Emotional Testimony in Casey Anthony Murder Trial
Three 911 calls, all placed by Cindy Anthony on July 15, 2008, were played for jurors this morning. After the final call in which Casey told the operator that her nanny had stolen Caylee, an emotional and exhausted looking Cindy Anthony asked for a break.
The calls to the police were placed after she and George Anthony picked up Casey Anthony's abandoned car that smelled of human decomposition from a tow yard. Each call shows Cindy Anthony becoming more emotional and alarmed for her granddaughter, Caylee.
Before calling 911, a frustrated Cindy Anthony called her daughter's friend, Amy Huizenga, and asked for help finding Casey.
Casey Anthony had told her family that she'd be returning from Jacksonville to Orlando with Caylee and a former boyfriend.
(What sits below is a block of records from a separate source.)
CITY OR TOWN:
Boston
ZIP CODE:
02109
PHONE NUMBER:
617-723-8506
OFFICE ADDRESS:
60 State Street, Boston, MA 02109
That turned out to be a lie. Casey Anthony had just picked up Huizenga from the airport and was never in Jacksonville, Cindy Anthony testified.
Huizenga led Cindy Anthony to the apartment of boyfriend Tony Lazzaro where Casey had been staying for much of June and July.
"I just asked her what she was doing there…I told her that she needed to talk to me, that we needed to talk," Cindy Anthony said.
Casey said that she would take her mother to the nanny who Caylee was staying with, but Cindy Anthony testified that they drove for some time and Casey Anthony started to make excuses about why they shouldn't visit the nanny.
Cindy Anthony spotted a police substation and pulled into the parking lot.
"I told her that if she wasn't going to give me the answers that I was going to get someone to help me get them," Cindy Anthony said.
When she realized the station closed at 5 p.m., she dialed 911 from her car, accusing her daughter of stealing money and her car. But the dispatcher said she needed to call the sheriff's office instead.
Cindy Anthony made the second 911 call from her home, and this time she said that she couldn't find her granddaughter.
While waiting for the authorities, Cindy Anthony overheard her daughter telling her son, Lee Anthony, that Casey had been missing for a month.
"I overheard her tell Lee that Caylee had been gone for 31 days and that Zany had taken her...I lost it and just went into the room and started yelling at Casey…I swore at her, hit the bed and ran out and called the police again," Cindy Anthony testified through tears.